**Dokumentabschnitt**
Grossvolumige Bauteile erschliesst nun der 3D-Extrusionsdruck wirtschaftlich. Ein Schlüssel dazu ist das VFGF-Verfahren (Variable Fused Granulate Fabrication) von Q.BIG 3D.
Redaktionelle Bearbeitung: Technik und Wissen
Die bisherigen Einschränkungen konventioneller Fertigungsstrategien können mit der VFGF-Anlagentechnik überwunden werden. So fallen bei klassischen formgebundenen Verfahren, insbesondere bei grossvolumigen Bauteilen, hohe Werkzeugkosten verbunden mit langen Vorlaufzeiten an. Zudem können klassische FDM-Drucker (Fused Deposition Modeling) meist keine grossvolumigen 3D-Bauteile fertigen. Die Aufbauraten sind unwirtschaftlich und das Filament weist oft einen vielfach höheren Kilogrammpreis auf im Vergleich zum Granulat.

**Angezeigte Informationen**
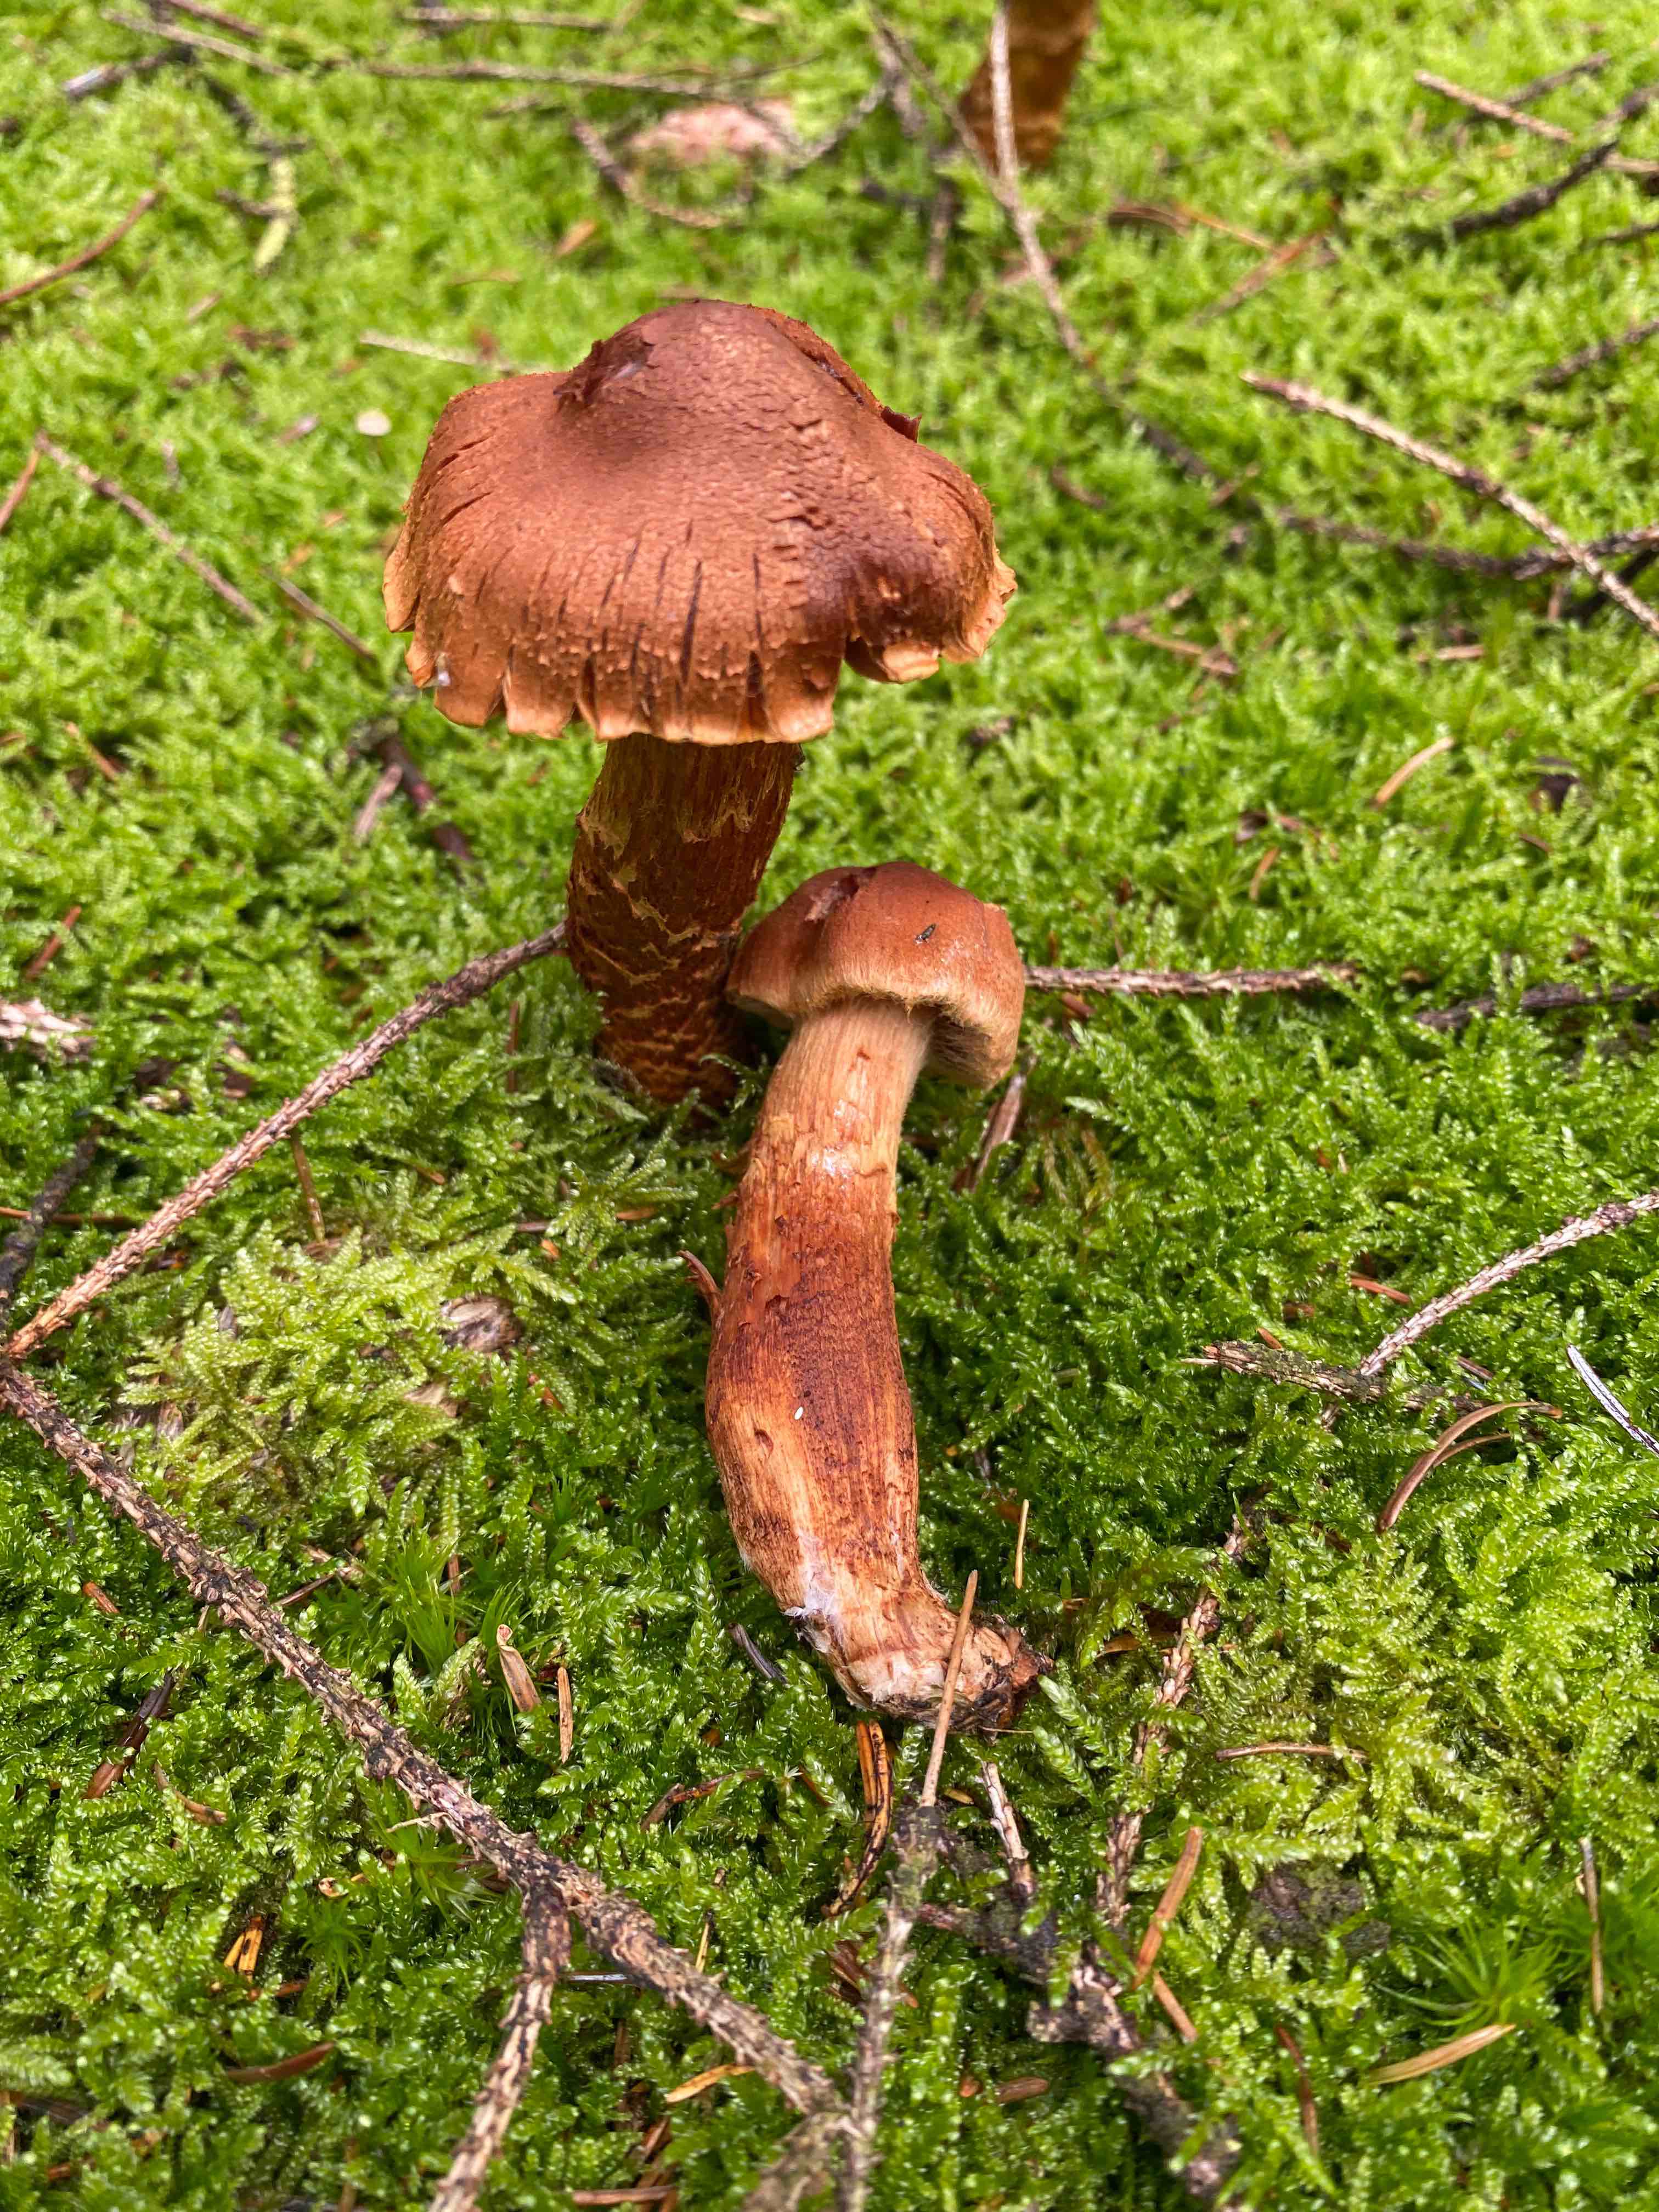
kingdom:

**Aufgabe**
Gib den Dokumentabschnitt über den 3D-Extrusionsdruck oben vollständig und Wort für Wort wieder.

**Antwort**
Grossvolumige Bauteile erschliesst nun der 3D-Extrusionsdruck wirtschaftlich. Ein Schlüssel dazu ist das VFGF-Verfahren (Variable Fused Granulate Fabrication) von Q.BIG 3D.
Redaktionelle Bearbeitung: Technik und Wissen
Die bisherigen Einschränkungen konventioneller Fertigungsstrategien können mit der VFGF-Anlagentechnik überwunden werden. So fallen bei klassischen formgebundenen Verfahren, insbesondere bei grossvolumigen Bauteilen, hohe Werkzeugkosten verbunden mit langen Vorlaufzeiten an. Zudem können klassische FDM-Drucker (Fused Deposition Modeling) meist keine grossvolumigen 3D-Bauteile fertigen. Die Aufbauraten sind unwirtschaftlich und das Filament weist oft einen vielfach höheren Kilogrammpreis auf im Vergleich zum Granulat.